Panthercap (Amanita pantherina)

And right on cue, the nasty lookalike appeared in the middle of yesterday’s session in Kent. The panther cap (Amanita pantherina) is another close relative of the fly agaric and blusher, and it contains similar toxins to the former, except considerably more of them. Panther caps are right on the border of being fatally poisonous – eat one or two and you are probably just going to have a very unpleasant experience, eat an unhealthy plateful of them and you might just die.

So how do you tell them apart? Panthercaps (left) do not “blush” like the blusher, and have more spiky and pronounced veil-remnants (spots) on the cap, and these are white rather than pinky-grey. They also have a different sort of stem base – the blusher has a bulb (volva) which merges neatly into the stem, whereas the panther cap has a “step” or rim around what is left of the volva.

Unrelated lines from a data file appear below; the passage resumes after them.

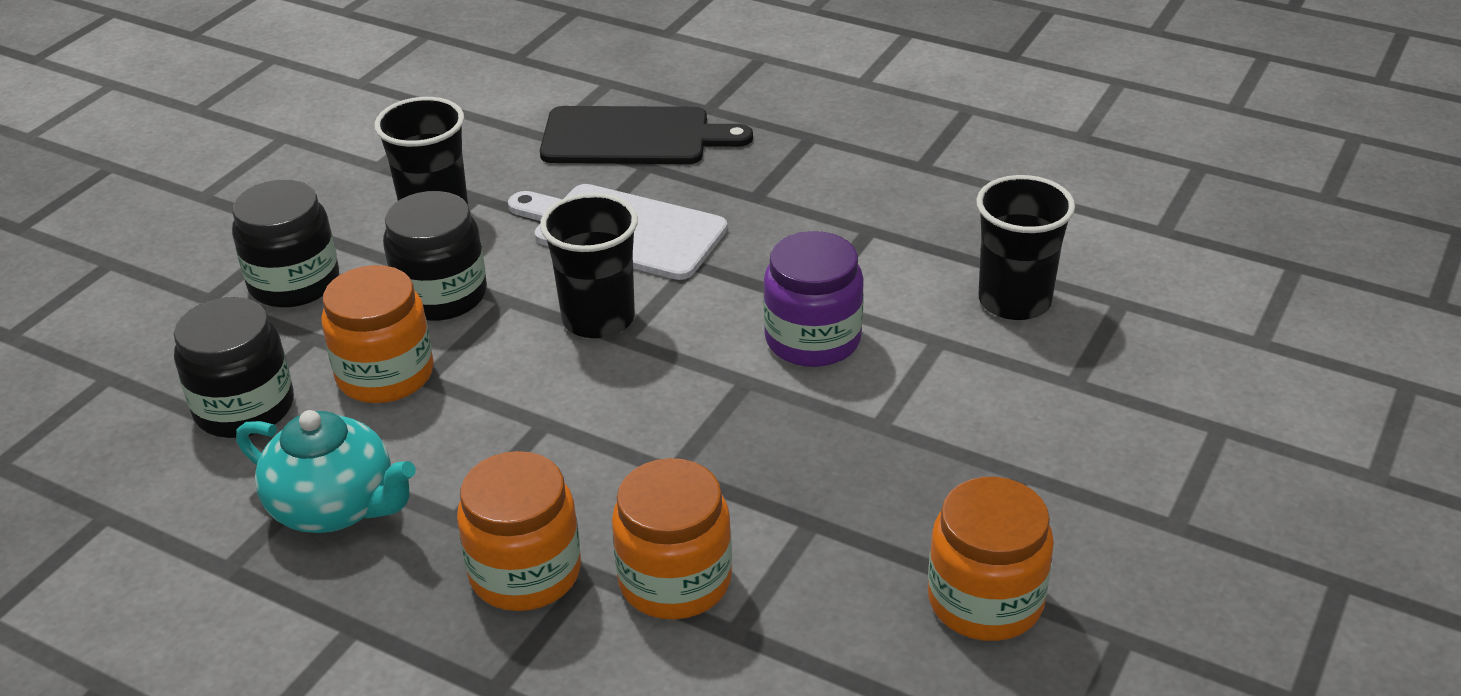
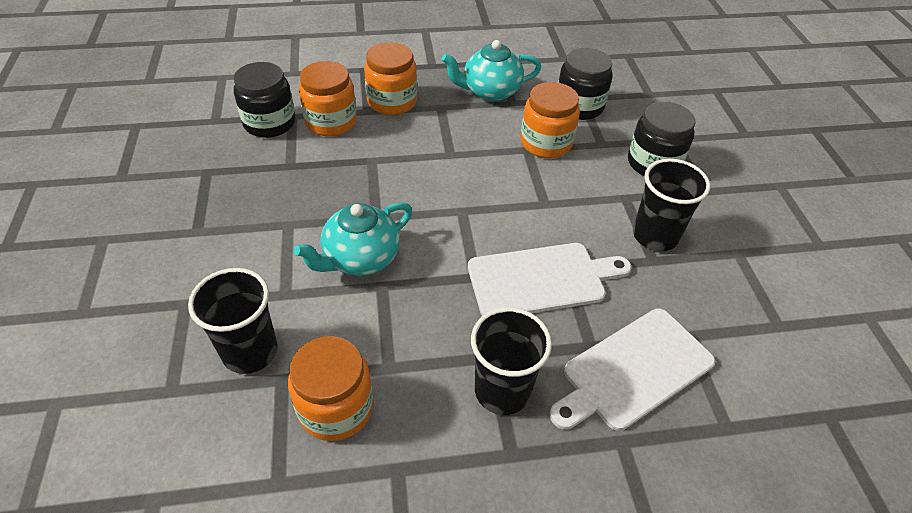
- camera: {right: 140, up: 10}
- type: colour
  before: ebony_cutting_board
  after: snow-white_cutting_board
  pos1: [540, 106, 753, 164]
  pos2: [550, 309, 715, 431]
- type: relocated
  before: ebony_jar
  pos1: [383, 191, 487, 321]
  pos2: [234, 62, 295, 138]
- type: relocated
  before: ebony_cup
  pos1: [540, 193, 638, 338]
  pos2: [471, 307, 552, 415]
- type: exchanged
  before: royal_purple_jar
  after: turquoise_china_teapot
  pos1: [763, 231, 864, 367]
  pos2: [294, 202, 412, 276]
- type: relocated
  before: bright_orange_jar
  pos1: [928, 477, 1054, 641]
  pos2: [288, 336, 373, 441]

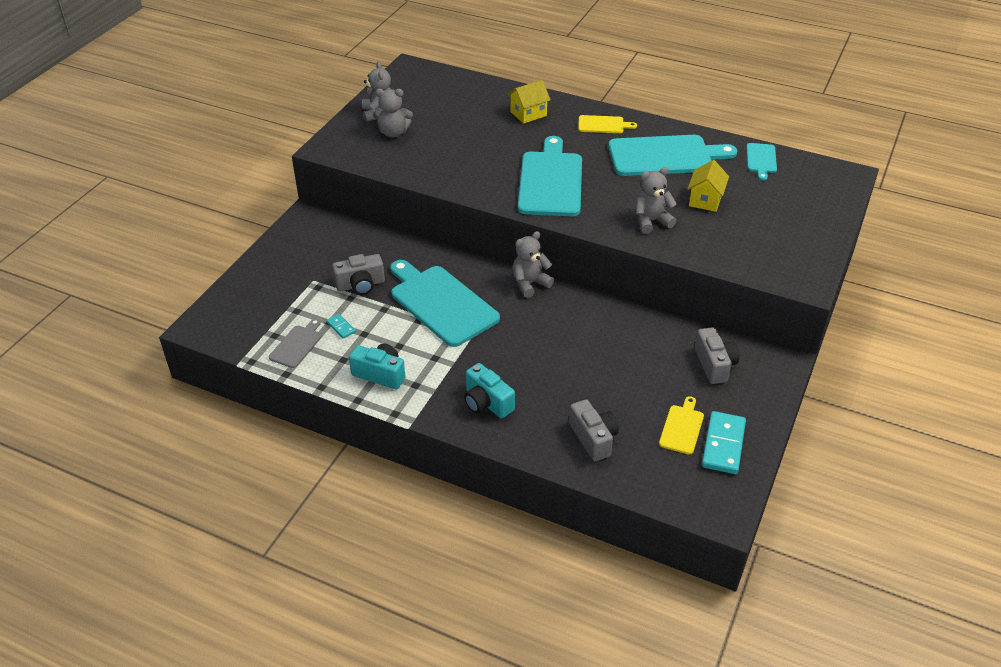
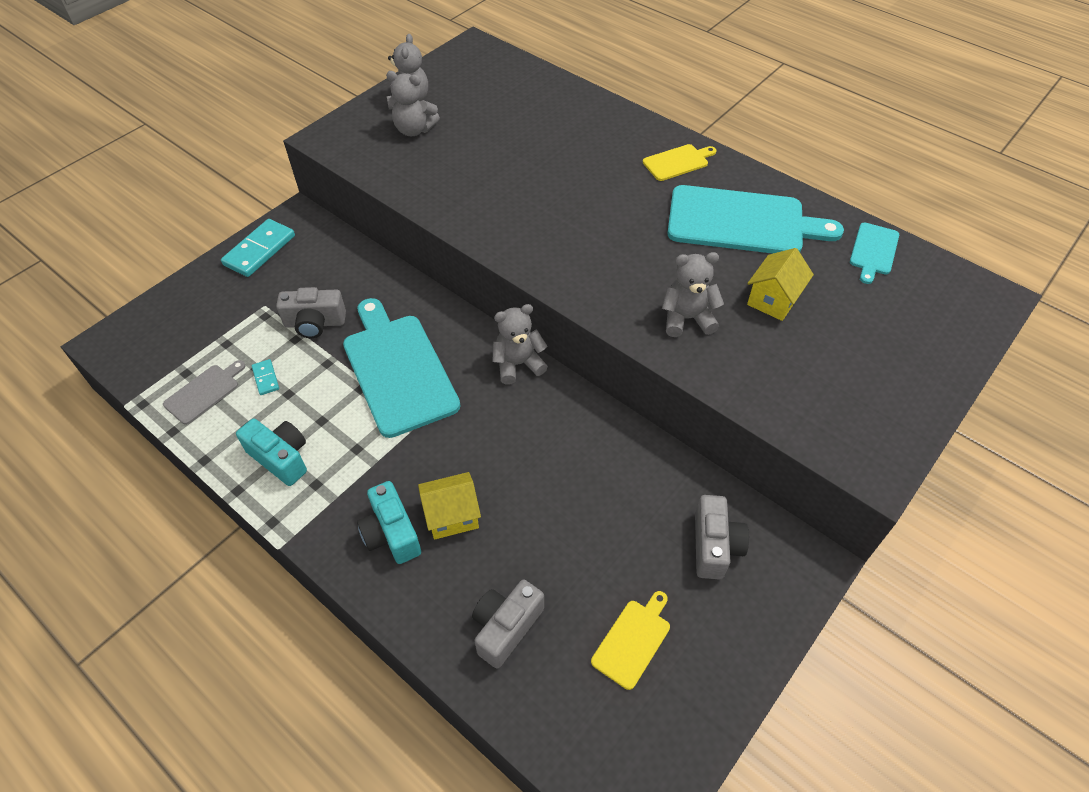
- camera: {right: 15, up: 10}
- type: relocated
  before: bright_yellow_house
  pos1: [507, 80, 551, 124]
  pos2: [418, 472, 481, 540]
- type: spun
  before: bright_yellow_cutting_board
  pos1: [578, 115, 637, 133]
  pos2: [643, 144, 716, 181]
  turn: -45
- type: missing
  before: turquoise_cutting_board
  pos1: [518, 136, 582, 216]
- type: spun
  before: gray_camera
  pos1: [569, 399, 619, 461]
  pos2: [472, 580, 544, 669]
  turn: -135
- type: relocated
  before: turquoise_domino_tile
  pos1: [702, 411, 746, 474]
  pos2: [221, 219, 295, 277]

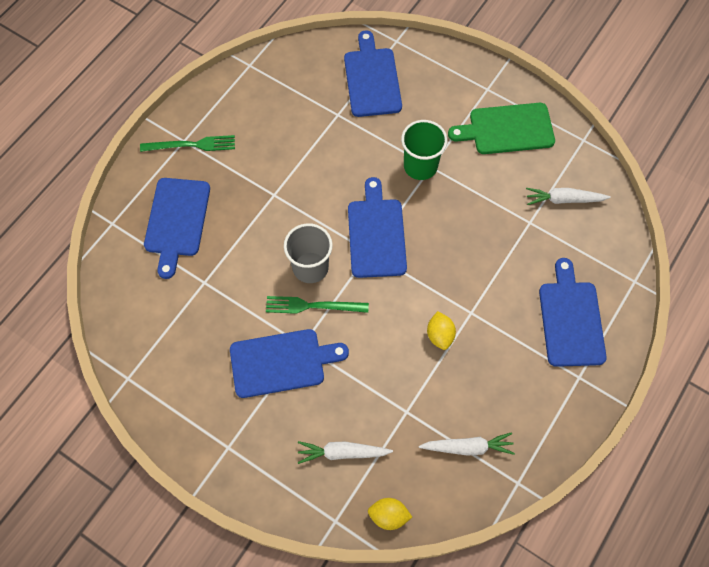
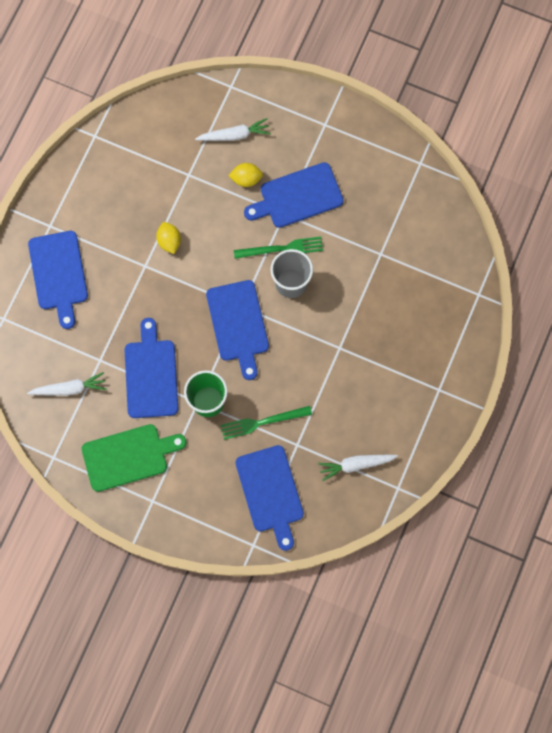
- camera: {right: 170, up: 10}
- type: relocated
  before: leaf-green_table_fork
  pos1: [140, 135, 235, 152]
  pos2: [220, 406, 312, 440]
- type: relocated
  before: cobalt_cutting_board
  pos1: [144, 178, 210, 279]
  pos2: [125, 318, 178, 418]
- type: relocated
  before: snow-white_toy_carrot
  pos1: [419, 432, 515, 456]
  pos2: [318, 455, 398, 481]
- type: relocated
  before: bright_yellow_citrus_fruit
  pos1: [368, 498, 412, 530]
  pos2: [228, 163, 263, 187]

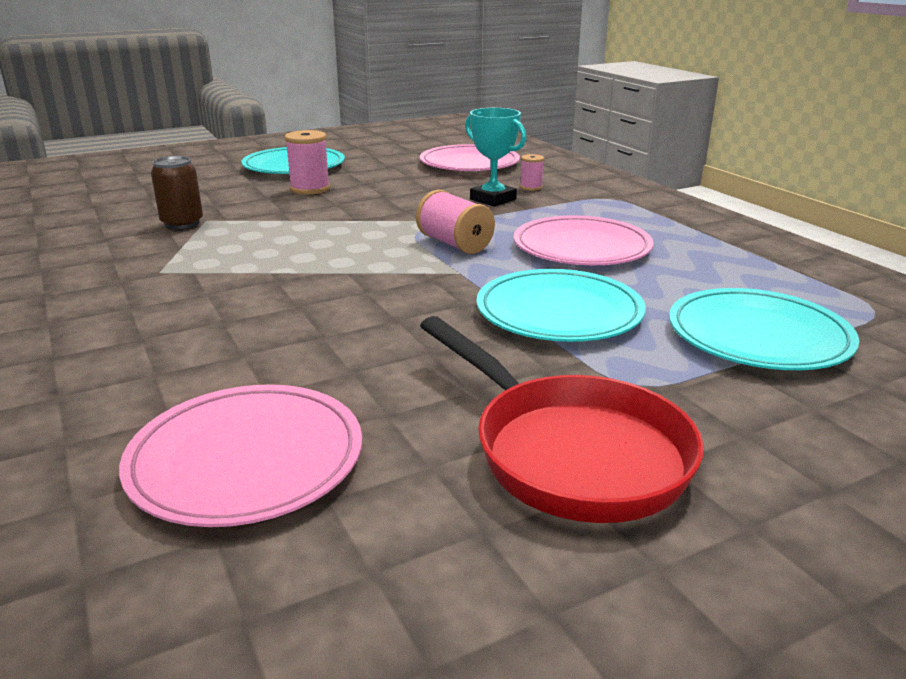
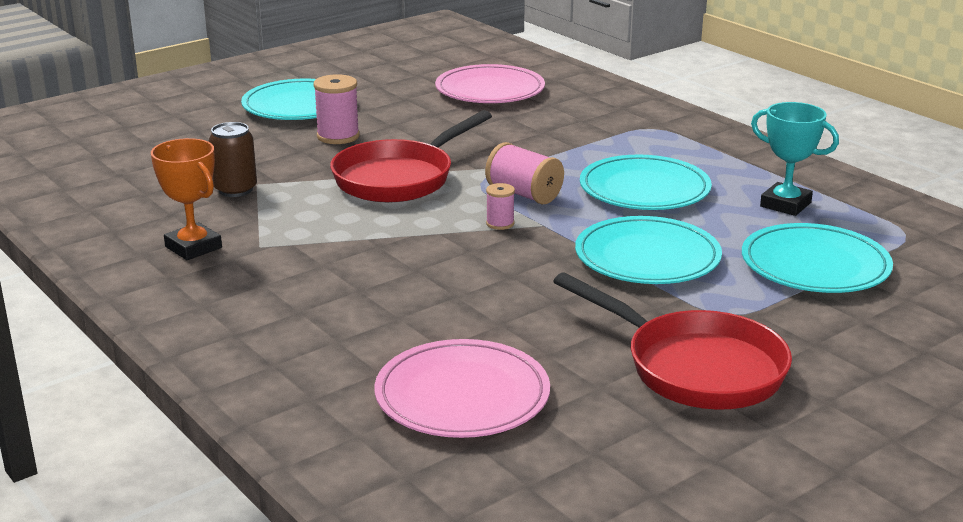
- camera: {right: -10, up: 0}
- type: relocated
  before: turquoise_trophy
  pos1: [465, 108, 526, 206]
  pos2: [751, 102, 839, 216]
- type: relocated
  before: pink_reel_of_thread
  pos1: [520, 154, 544, 191]
  pos2: [486, 183, 515, 230]
- type: colour
  before: pink_dinner_plate
  after: turquoise_dinner_plate
  pos1: [514, 215, 654, 265]
  pos2: [580, 155, 712, 210]
- type: appeared
  after: scarlet_frying_pan
  pos2: [330, 110, 492, 202]
- type: appeared
  after: bright_orange_trophy
  pos2: [151, 138, 222, 260]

My advice is to do what I did: do not collect blushers for the pot until you’ve found and identified a panther cap.

Blackberries fruiting in profusion, end of August 2013.

Blackberries fruiting in profusion, end of August 2013.

Having had such a successful day yesterday, I decided to go out early this afternoon in the sunshine and explore some local bits of countryside in my new home town of Hastings. I ended up not quite where I intended to go, walking out on a wooden walkway that led to a viewing platform (a dead end) in the middle of a very large reed bed. On my way back to the woodland I’d intended to visit, I stumbled upon enough blackberries to keep me busy for the whole afternoon. It seems 2013 is going to be a bumper year for certain types of fruit. It is reportedly the best year in several for apples (and the tree at the bottom of my garden would appear to confirm this), and if this lot is anything to go by then it is also going to be a storming year for blackberries.

Watch out for those mushrooms – it is all about to kick off.